After the line containing "Page size: 1241x1754.", write nothing more; before it, reproduce every line of the material below exactly, starting with the first.
(DATA EXTRACT)
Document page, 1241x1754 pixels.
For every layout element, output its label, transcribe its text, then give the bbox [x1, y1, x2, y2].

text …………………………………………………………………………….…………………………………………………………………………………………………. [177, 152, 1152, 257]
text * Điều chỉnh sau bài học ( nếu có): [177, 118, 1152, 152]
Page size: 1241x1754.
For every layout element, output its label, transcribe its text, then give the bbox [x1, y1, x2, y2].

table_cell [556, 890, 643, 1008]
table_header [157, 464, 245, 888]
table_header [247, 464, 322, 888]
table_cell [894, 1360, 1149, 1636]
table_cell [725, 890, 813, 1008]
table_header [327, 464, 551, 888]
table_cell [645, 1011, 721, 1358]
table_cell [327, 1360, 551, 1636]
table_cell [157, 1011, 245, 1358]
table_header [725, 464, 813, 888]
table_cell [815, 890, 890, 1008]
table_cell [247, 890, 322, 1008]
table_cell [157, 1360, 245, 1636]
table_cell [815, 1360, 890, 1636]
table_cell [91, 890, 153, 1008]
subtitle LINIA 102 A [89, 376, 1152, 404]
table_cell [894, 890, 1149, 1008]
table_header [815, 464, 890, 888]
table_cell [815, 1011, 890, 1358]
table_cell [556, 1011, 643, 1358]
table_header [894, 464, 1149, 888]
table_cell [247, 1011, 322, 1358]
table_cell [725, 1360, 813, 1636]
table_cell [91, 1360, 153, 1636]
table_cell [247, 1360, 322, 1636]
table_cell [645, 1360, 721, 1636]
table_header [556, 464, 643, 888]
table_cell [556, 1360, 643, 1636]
(End DATA EXTRACT)
** WRITTEN RESPONSE **
Document page, 1241x1754 pixels.
For every layout element, output its label, transcribe its text, then give the bbox [x1, y1, x2, y2].

text …………………………………………………………………………….…………………………………………………………………………………………………. [177, 152, 1152, 257]
text * Điều chỉnh sau bài học ( nếu có): [177, 118, 1152, 152]
Page size: 1241x1754.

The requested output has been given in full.